Адельгейда не спала четверо суток.
Она ждала. Она знала, что Марта придёт за ней — не за сердцем, нет, то уже забрали у ребёнка. За чем-то другим. В замке начали пропадать служанки. Сначала Хильда — вышла за водой и не вернулась. Потом кухарка — её нашли в погребе с открытым ртом, из которого вынули язык. Потом конюх, который когда-то помогал Марте таскать мешки с травами.
Сорок, поняла Адельгейда. Ей нужно сорок. И, кажется, последний — я.
На пятую ночь она взяла нож и спустилась в детскую. Пустую, холодную, где всё ещё стояла колыбель с истлевшим балдахином. Адельгейда села на пол, положила нож на колени и закрыла глаза.
— Приходи, — сказала она. — Забирай. Я больше не боюсь.
Тишина. Потом скрип половиц — не за дверью, а под ногами, прямо под досками. Потом запах липы и ржавчины. Потом голос, который шёл не из горла, а из живота, из матки, из того места, которое Марта зашила чёрной ниткой.
— Я не беру живых, — сказала повитуха. Она стояла в дверях, мокрая, грязная, с пустыми руками. — Мой господин не ест плоть.

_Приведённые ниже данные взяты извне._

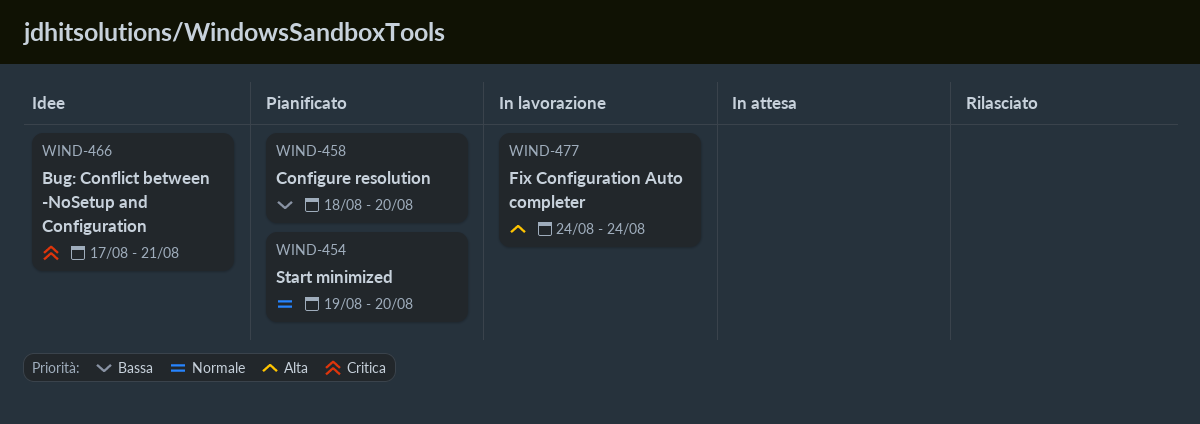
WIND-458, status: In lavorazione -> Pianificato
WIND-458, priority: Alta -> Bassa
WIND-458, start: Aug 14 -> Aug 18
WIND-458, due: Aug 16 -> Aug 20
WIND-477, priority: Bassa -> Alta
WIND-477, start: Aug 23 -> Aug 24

Он ест любовь. Ту, которую ты носила в себе девять месяцев и выбросила, как объедок. Он хочет не тебя. Он хочет то, что ты чувствовала к сыну.
Адельгейда открыла глаза.
— Но он мёртв, — прошептала она.
— А любовь к мёртвым — самая сладкая, — ответила Марта. — Она не умирает. Она гниёт, как яблоко в подвале. И ею можно накормить того, кто ждёт.
Она подошла к графине и положила ладонь на её зашитый живот. Адельгейда почувствовала, как нитки лопаются одна за другой. Как шов расходится, но боли нет — только пустота, в которую кто-то входит.

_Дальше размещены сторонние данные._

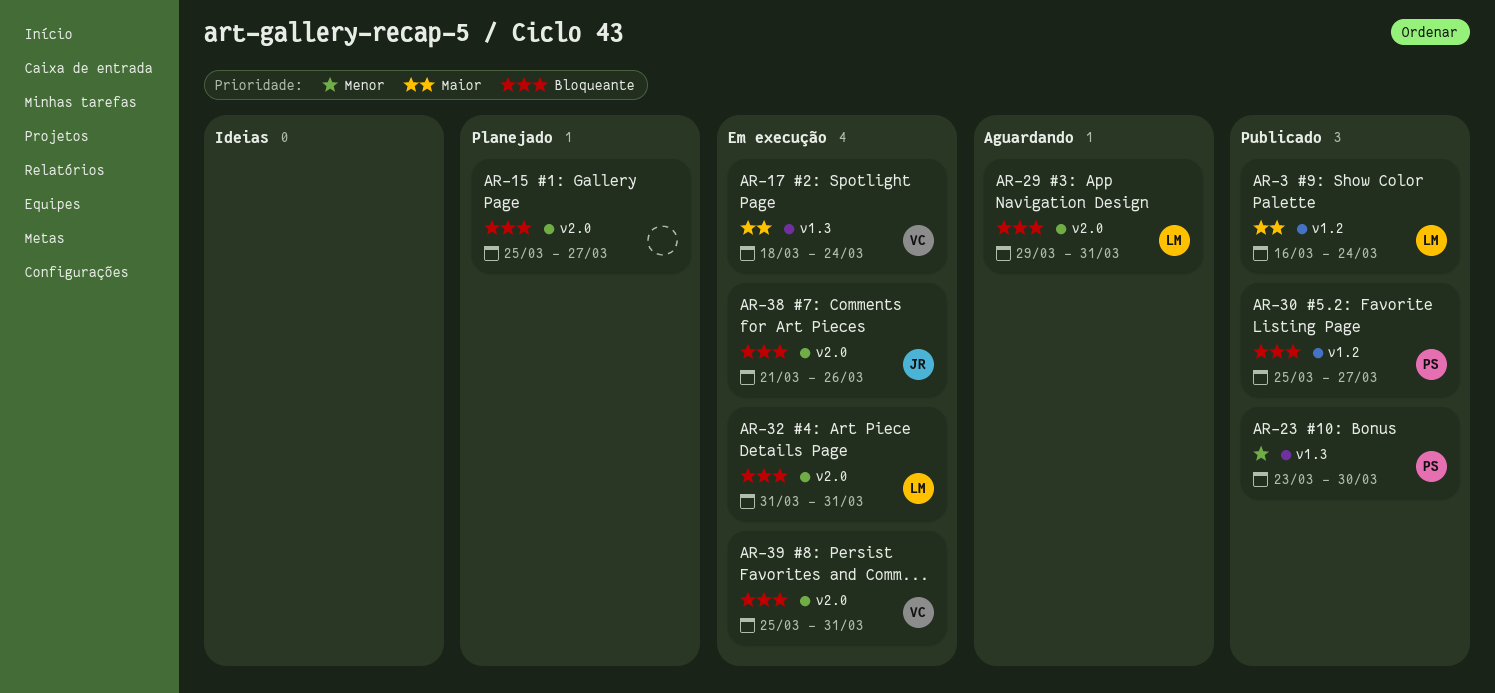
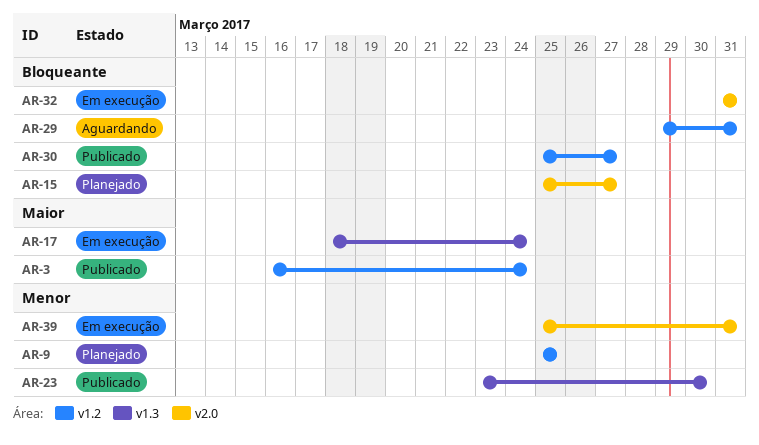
AR-9: none -> present
AR-29, label: v2.0 -> v1.2
AR-38: present -> none
AR-39, priority: Bloqueante -> Menor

— Тридцать девятый, — сказала Марта. — Почти собрали.
Из живота Адельгейды полезла чернота. Не кровь — нечто густое, живое, с вкраплениями костей и волос. Оно текло по её ногам на пол, собиралось в кучу, принимало форму — расплывчатую, неуклюжую, но всё более чёткую. Руки. Ноги. Голова без лица.
Марта опустилась на колени и обняла это нечто.

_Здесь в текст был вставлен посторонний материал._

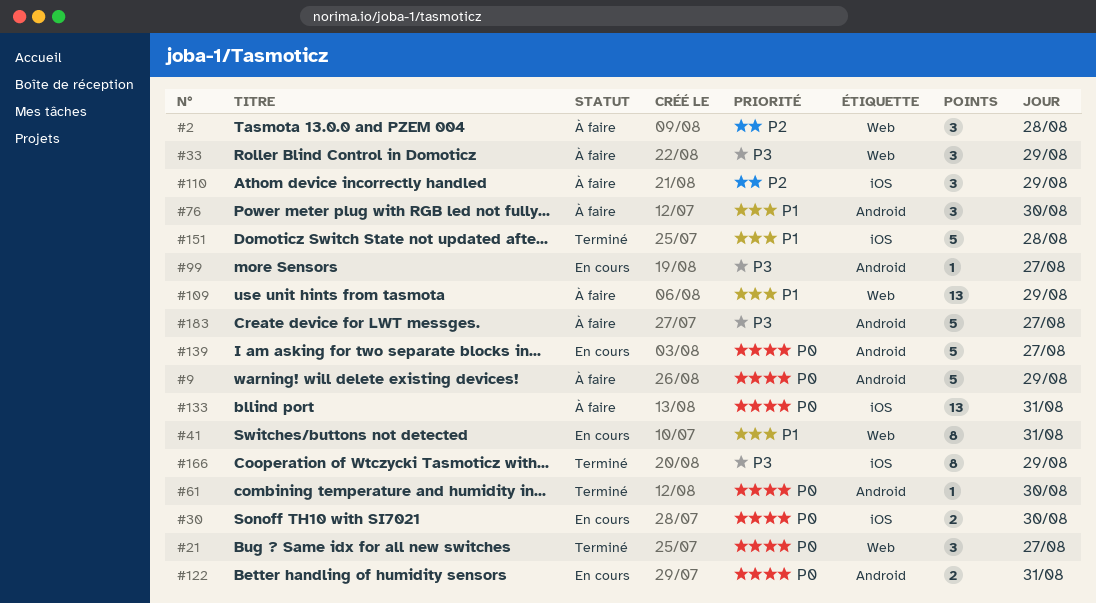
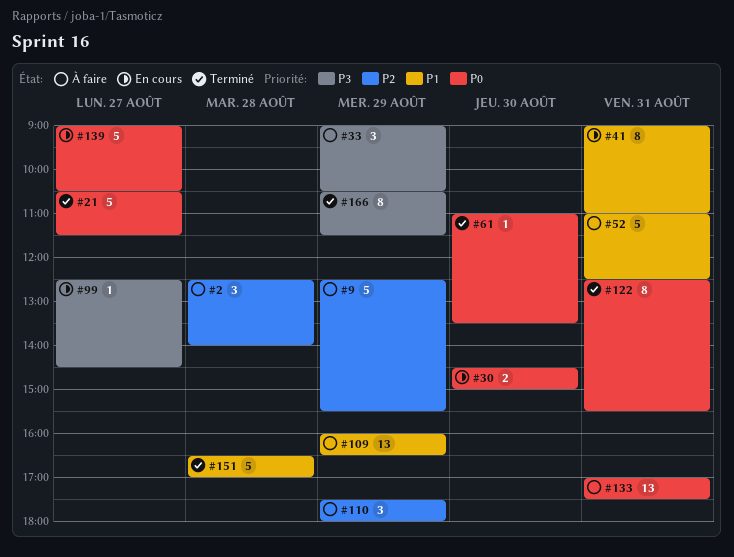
#9, priority: P0 -> P2
#21, estimate: 3 -> 5
#52: none -> present
#76: present -> none
#122, status: En cours -> Terminé
#122, estimate: 2 -> 8
#183: present -> none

— Пришёл, — прошептала она. — Наконец-то пришёл.
Адельгейда смотрела на существо, которое было собрано из сорока мертвых младенцев, и не могла отвести взгляд. В нём не было ничего человеческого — только слепое, голодное желание быть любимым. И в тот миг, когда оно повернуло к ней свою пустую голову, графиня поняла, что любит его. По-настоящему. Глубоко. Так, как не любила ни одного живого.
Это была последняя мысль, которая осталась у неё человеческой.
Потом её разум выскребли ложкой.
Замок фон Берг сгорел через три дня. Никто не знает, от чего — молния ударила или свеча упала. Пепел развеяли по ветру, и в том пепле крестьяне находили странные вещи: детские зубки, обгоревшие куклы, кости, которые были слишком маленькими, чтобы принадлежать взрослым.
Марту больше никто не видел.
Но через год в соседней деревне, за три дня пути от сгоревшего замка, родилась девочка с разными глазами — одним карим, одним молочным, будто его выварили в кипятке. И когда повитуха взяла её на руки, девочка не заплакала. Она улыбнулась беззубым ртом и прошептала:
— Начнём сначала. Сорок — это только число. А любви много. Хватит на всех.
Повитуха выронила младенца, но та не ударилась. Она повисла в воздухе на мгновение — ровно настолько, чтобы мать успела её перехватить. И в этом мгновении вся комната наполнилась запахом липы и ржавчины.
Тем же утром в деревне пропал первый ребёнок.